Tuesday, December 8, 2015

Teachers from the Philippines victimized by labor traffickers; hundreds win lawsuit in the U.S.


HUNDREDS of teachers from the Philippines won a multi-million dollar lawsuit when a U.S. appeals court last week upheld a decision against the placement agency that brought them to the U.S.

A $4.5 million award to about 350 Fllipinos was upheld Dec. 1. The teachers from the Philippines accused recruitment companies of demanding they pay massive processing and placement fees or face losing their teaching positions in Louisiana.

The Ninth Circuit decided that Los Angeles-based Universal Placement International Inc. and its principal, Lourdes “Lulu” Navarro, had to pay back the fees, along with about $1.3 million in attorneys’ fees. A class of 347 Filipino teachers, who came to the United States to work on H-1B guest worker visas, said recruitment agencies and their agents misled them and collected millions of dollars in fees, according to Courthouse News Service. They reportedly paid up to $16,000 each to work in public schools in Louisiana.
Louisiana school districts hired Universal International Placement, based in Los Angeles Koreatown, its president Lourdes “Lulu” Navarro, a Filipino/American, and Quezon City-based PARS International Placement Agency, to recruit the teachers.
“The outrageous conduct by the companies that recruited these teachers and those who assisted them in carrying out their scheme is part of a larger pattern of exploitation that we’ve documented in guestworker programs,” said SPLC Legal Director Mary Bauer, author of the 2007 report Close to Slavery: Guestworker Programs in the United States. “It’s clear that the very structure of the program lends itself to pervasive worker abuse. Guestworker programs should not be the model for immigration reform.”
RELATED: Summary of complaint
About 200 of the teachers were assigned to the East Baton Rouge school system; others were spread among the Caddo Public School District, Jefferson Parish Public School System and the Recovery School District as well as other school districts in Louisiana," according to an AFT press release. Only the East Baton Rouge district was named as a defendant.
Instead of the American dream, they found themselves living in a nightmare. 

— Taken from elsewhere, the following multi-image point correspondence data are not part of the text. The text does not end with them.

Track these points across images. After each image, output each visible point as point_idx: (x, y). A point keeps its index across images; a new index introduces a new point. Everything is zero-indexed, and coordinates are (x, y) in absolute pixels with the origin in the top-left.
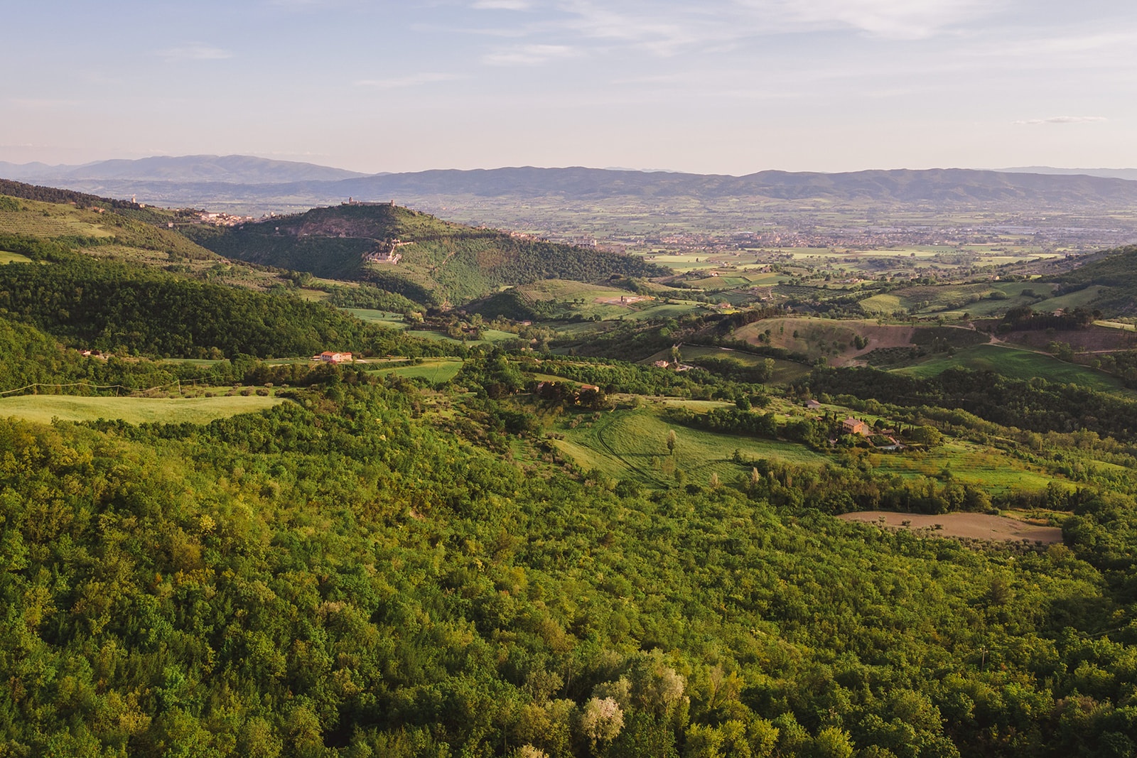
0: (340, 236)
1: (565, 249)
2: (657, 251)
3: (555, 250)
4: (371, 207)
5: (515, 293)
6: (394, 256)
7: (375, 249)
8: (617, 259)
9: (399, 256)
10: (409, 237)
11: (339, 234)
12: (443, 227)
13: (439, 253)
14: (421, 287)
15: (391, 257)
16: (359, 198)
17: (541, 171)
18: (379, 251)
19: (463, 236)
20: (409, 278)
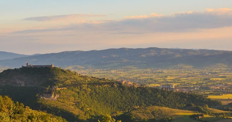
0: (22, 85)
1: (155, 90)
2: (208, 93)
3: (150, 92)
4: (39, 68)
5: (131, 114)
6: (55, 95)
7: (43, 92)
8: (187, 96)
9: (57, 96)
10: (62, 85)
11: (21, 84)
12: (82, 79)
13: (81, 93)
14: (72, 113)
15: (53, 96)
16: (33, 63)
17: (131, 50)
18: (46, 93)
19: (95, 84)
20: (64, 108)
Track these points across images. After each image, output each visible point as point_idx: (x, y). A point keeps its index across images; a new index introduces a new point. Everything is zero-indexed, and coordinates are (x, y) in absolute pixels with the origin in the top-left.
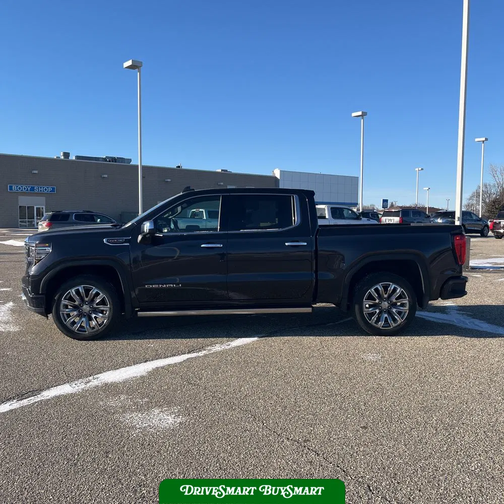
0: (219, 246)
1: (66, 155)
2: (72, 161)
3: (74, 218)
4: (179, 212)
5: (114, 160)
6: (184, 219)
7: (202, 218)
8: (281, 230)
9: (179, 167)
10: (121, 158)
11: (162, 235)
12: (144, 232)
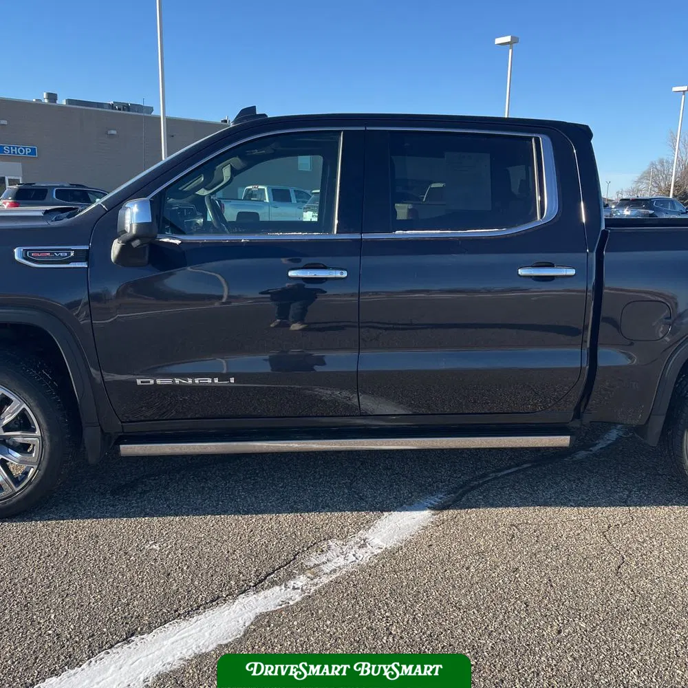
0: (337, 274)
1: (52, 97)
2: (61, 107)
3: (55, 197)
4: (225, 180)
5: (126, 107)
6: (233, 202)
7: (262, 201)
8: (504, 232)
9: (226, 121)
10: (136, 105)
11: (178, 242)
12: (125, 232)
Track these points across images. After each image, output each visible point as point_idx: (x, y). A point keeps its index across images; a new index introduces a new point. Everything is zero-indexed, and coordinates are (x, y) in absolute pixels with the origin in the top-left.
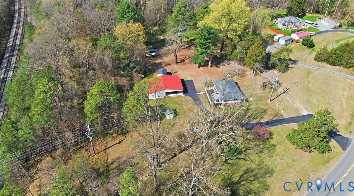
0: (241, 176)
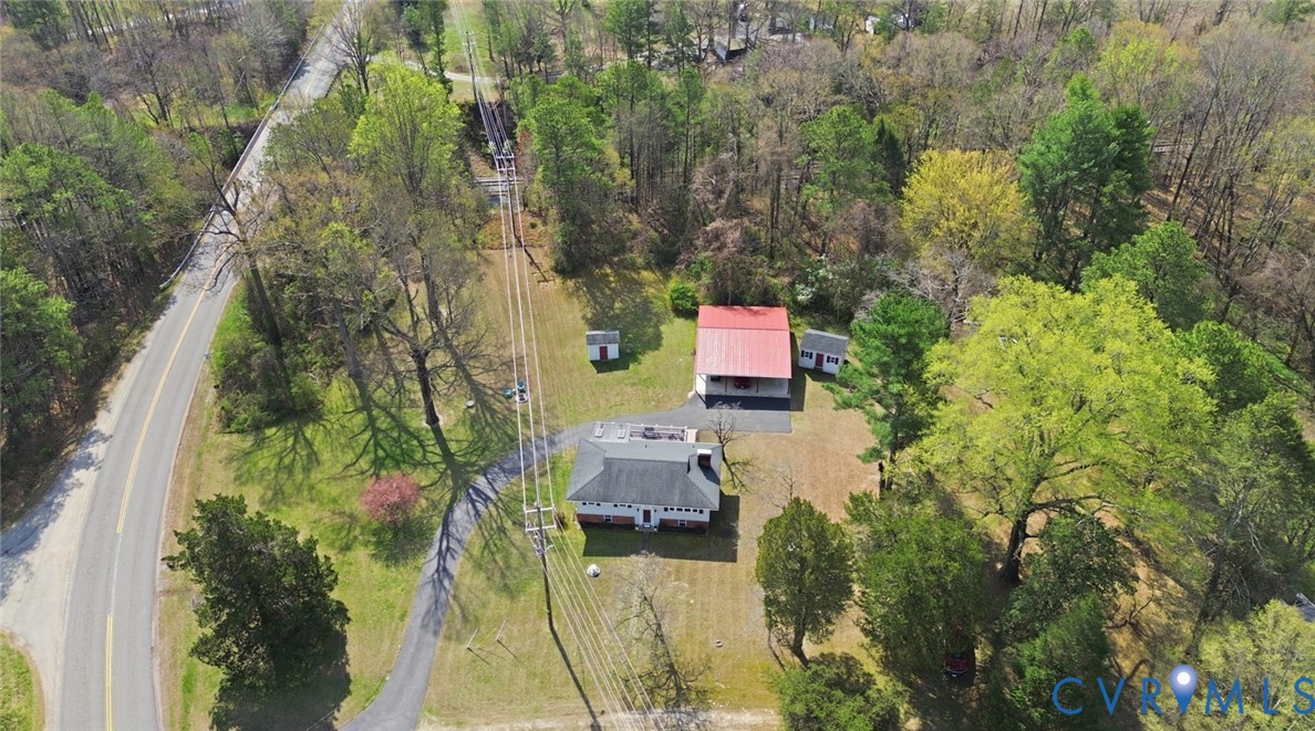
0: (309, 443)
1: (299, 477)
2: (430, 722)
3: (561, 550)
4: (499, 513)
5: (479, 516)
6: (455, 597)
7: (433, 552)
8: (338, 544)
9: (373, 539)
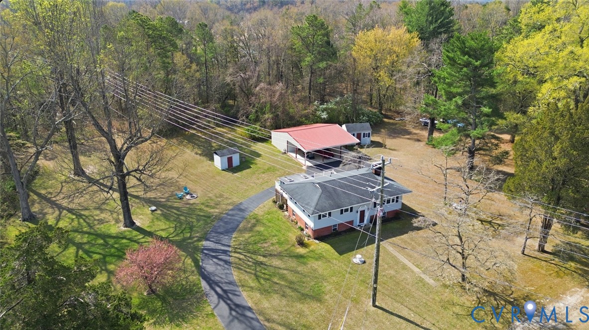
4: (245, 256)
5: (230, 263)
6: (268, 320)
7: (213, 298)
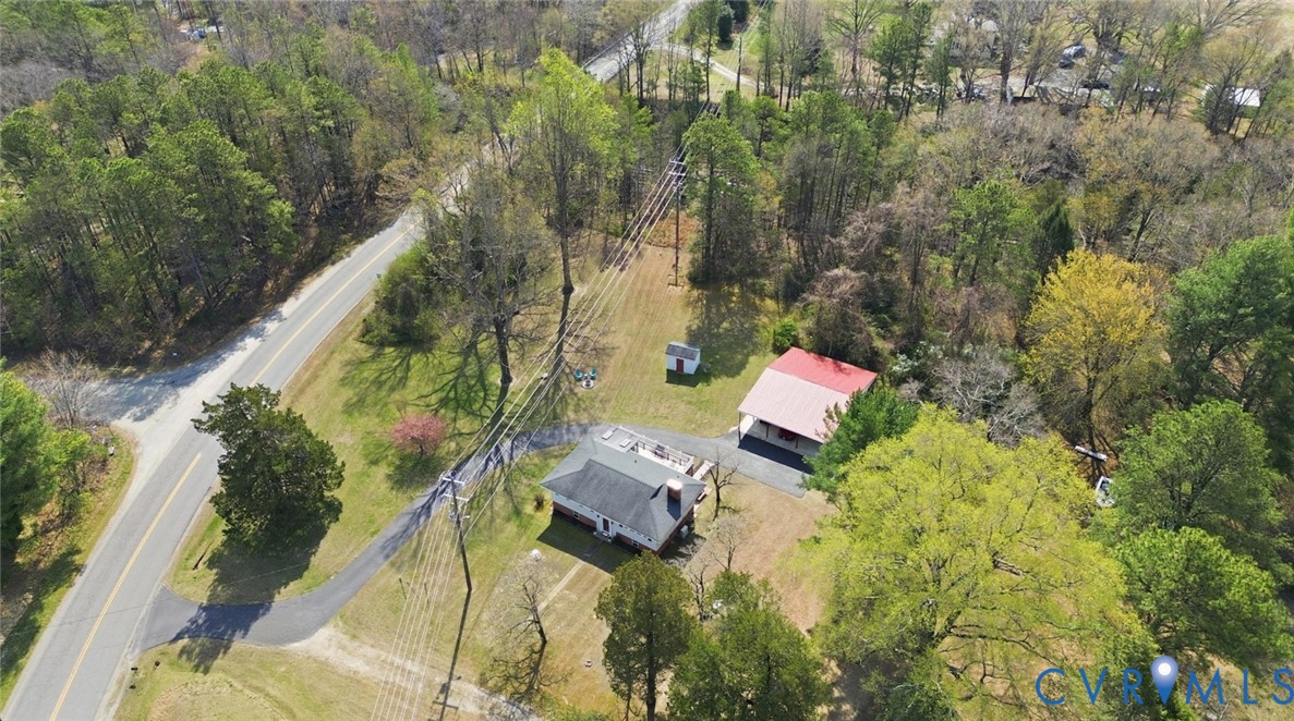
0: (408, 368)
1: (383, 393)
2: (336, 626)
3: (523, 527)
6: (421, 534)
7: (432, 490)
8: (370, 457)
9: (398, 463)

They suffered from culture shock in the American schools. In the U.S., students talked back and could not sit still — not like the students in the Philippines.

“Every afternoon, as soon as the bell rang, I was crying,” said Ingrid Cruz, a graduate of a prestigious University in the Philippines who was hired to teach sixth-grade science. “I didn’t expect them to be that rude.”

They also faced hostility from locals who accused them of stealing jobs.

“It was overwhelming for them,” said Donnabel Escuadra-Rayburn, who arrived in 2008. “My paraprofessional had been working 10 years. He was a good teacher, but he couldn’t pass his certification exam, so he lost his job.”


The teachers began arriving in the United States in 2007 after each paid about $16,000, several times the average household income in the Philippines, to obtain the jobs. The H-1B guestworker program, administered by the Department of Labor, permits foreign nationals with special skills to work in the United States for a period of up to six years.
Nearly all the teachers had to borrow money to pay the recruiting fees; the recruiters referred them to private lenders who charged 3 to 5 percent interest per month. Teachers were forced to pay these exorbitant fees because they had already made substantial financial investments that would not be returned and because the recruiters confiscated their passports and visas until they paid. 

The teachers were also forced to sign away an additional 10 percent of the salaries they would earn during their second year of teaching. Teachers who resisted signing the contracts were threatened with being sent home and losing the thousands they had already paid. The recruiters also charged fees for arranging substandard housing and threatened teachers who complained or sought to move to a new location.

The teachers were represented by the Southern Poverty Law Center (SPLC), the American Federation of Teachers (AFT) and the law firm of Covington & Burling LLP.

“The jury sent a clear message that exploitive and abusive business practices involving federal guestworkers will not be tolerated,” said Mary Bauer, legal director for the SPLC. “This decision puts unscrupulous recruitment agencies on notice that human beings – regardless of citizenship status – cannot be forced into contracts that require them to pay illegal fees."
“These teachers have been victimized in ways reminiscent of the worst abuses students learn about in history class: labor contracts signed under duress and arrangements that remind us of indentured servitude,” said AFT President Randi Weingarten. “The goal of this lawsuit is to put an end to this exploitation, which should have no place in 21st-century America.”

In the interim, math and science scores began climbing in East Baton Rouge. Cruz started a robotics club. She and her colleagues had grown so fond of their students that it actually hurt their case. How can you assert human trafficking cases if the teachers liked their jobs?

Navarro claimed bankruptcy, so they don’t expect the money. But the verdict means they are free. They don’t owe her anymore.